[Saved entries]
----

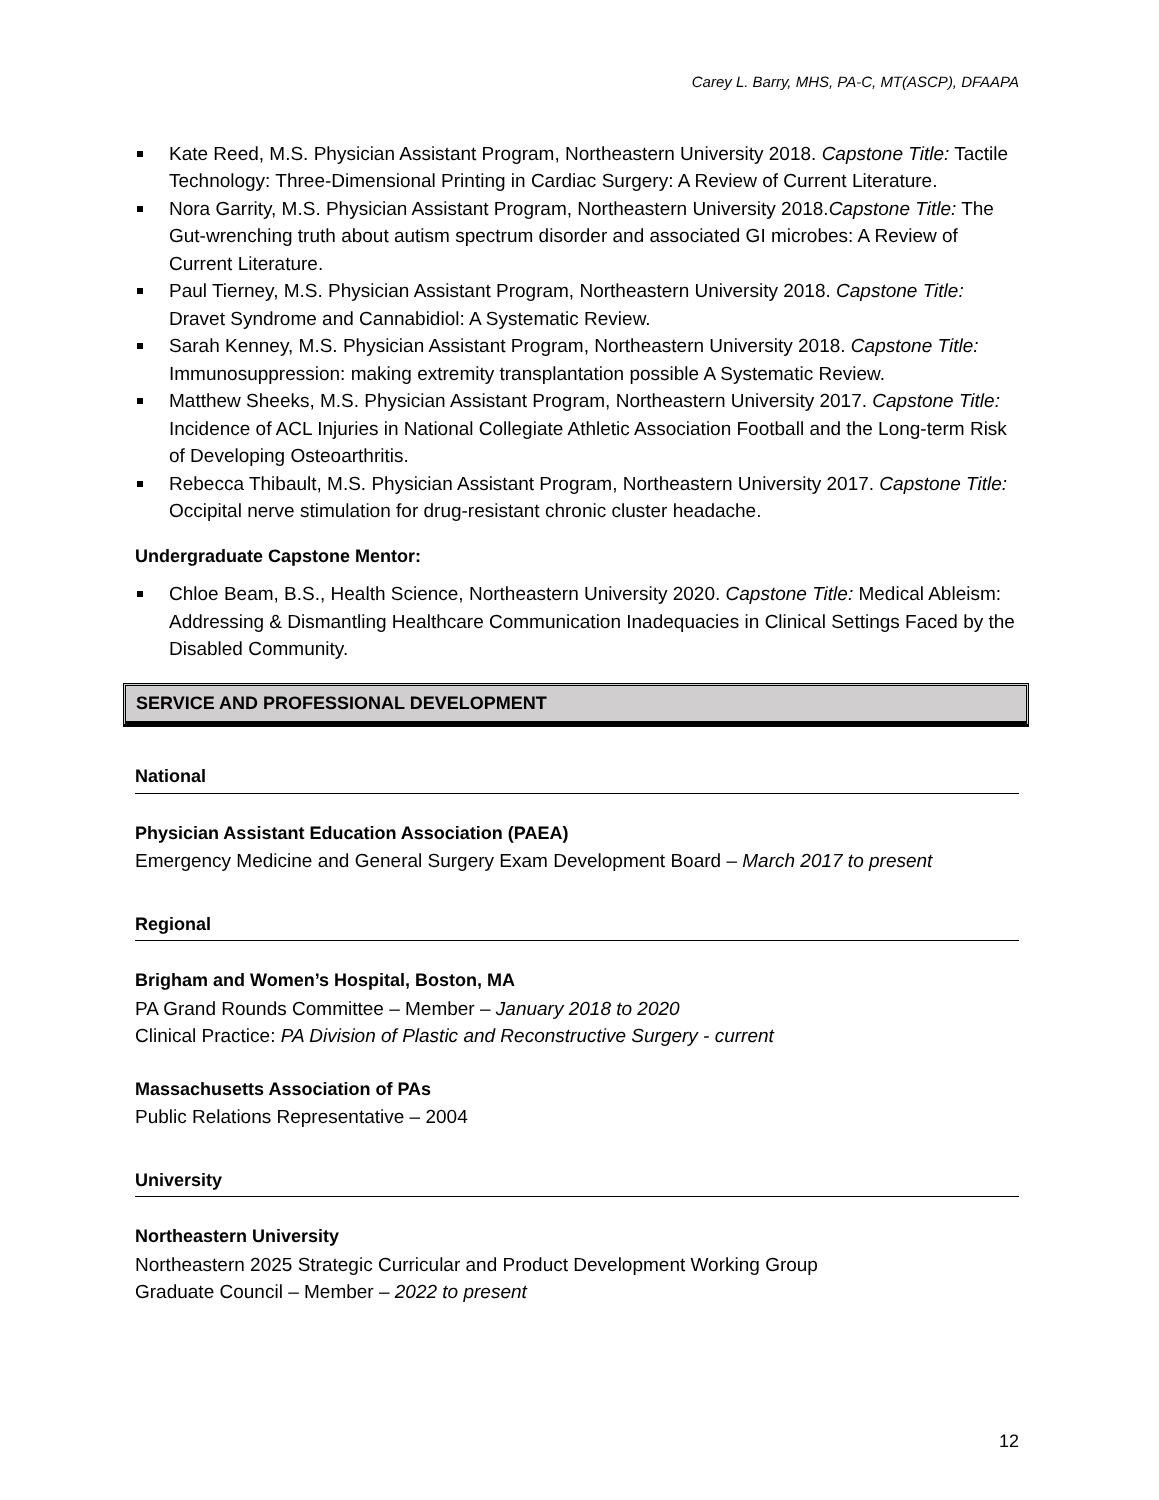Carey L. Barry, MHS, PA-C, MT(ASCP), DFAAPA
Kate Reed, M.S. Physician Assistant Program, Northeastern University 2018. Capstone Title: Tactile Technology: Three-Dimensional Printing in Cardiac Surgery: A Review of Current Literature.
Nora Garrity, M.S. Physician Assistant Program, Northeastern University 2018.Capstone Title: The Gut-wrenching truth about autism spectrum disorder and associated GI microbes: A Review of Current Literature.
Paul Tierney, M.S. Physician Assistant Program, Northeastern University 2018. Capstone Title: Dravet Syndrome and Cannabidiol: A Systematic Review.
Sarah Kenney, M.S. Physician Assistant Program, Northeastern University 2018. Capstone Title: Immunosuppression: making extremity transplantation possible A Systematic Review.
Matthew Sheeks, M.S. Physician Assistant Program, Northeastern University 2017. Capstone Title: Incidence of ACL Injuries in National Collegiate Athletic Association Football and the Long-term Risk of Developing Osteoarthritis.
Rebecca Thibault, M.S. Physician Assistant Program, Northeastern University 2017. Capstone Title: Occipital nerve stimulation for drug-resistant chronic cluster headache.
Undergraduate Capstone Mentor:
Chloe Beam, B.S., Health Science, Northeastern University 2020. Capstone Title: Medical Ableism: Addressing & Dismantling Healthcare Communication Inadequacies in Clinical Settings Faced by the Disabled Community.
SERVICE AND PROFESSIONAL DEVELOPMENT
National
Physician Assistant Education Association (PAEA)
Emergency Medicine and General Surgery Exam Development Board – March 2017 to present
Regional
Brigham and Women’s Hospital, Boston, MA
PA Grand Rounds Committee – Member – January 2018 to 2020
Clinical Practice: PA Division of Plastic and Reconstructive Surgery - current
Massachusetts Association of PAs
Public Relations Representative – 2004
University
Northeastern University
Northeastern 2025 Strategic Curricular and Product Development Working Group
Graduate Council – Member – 2022 to present
12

----

What is required.
Above are the records; repeat their lines from the first through the line containing "Paul Tierney, M.S.", and leave out each picture.

Answer to the problem.
Carey L. Barry, MHS, PA-C, MT(ASCP), DFAAPA
Kate Reed, M.S. Physician Assistant Program, Northeastern University 2018. Capstone Title: Tactile Technology: Three-Dimensional Printing in Cardiac Surgery: A Review of Current Literature.
Nora Garrity, M.S. Physician Assistant Program, Northeastern University 2018.Capstone Title: The Gut-wrenching truth about autism spectrum disorder and associated GI microbes: A Review of Current Literature.
Paul Tierney, M.S. Physician Assistant Program, Northeastern University 2018. Capstone Title: Dravet Syndrome and Cannabidiol: A Systematic Review.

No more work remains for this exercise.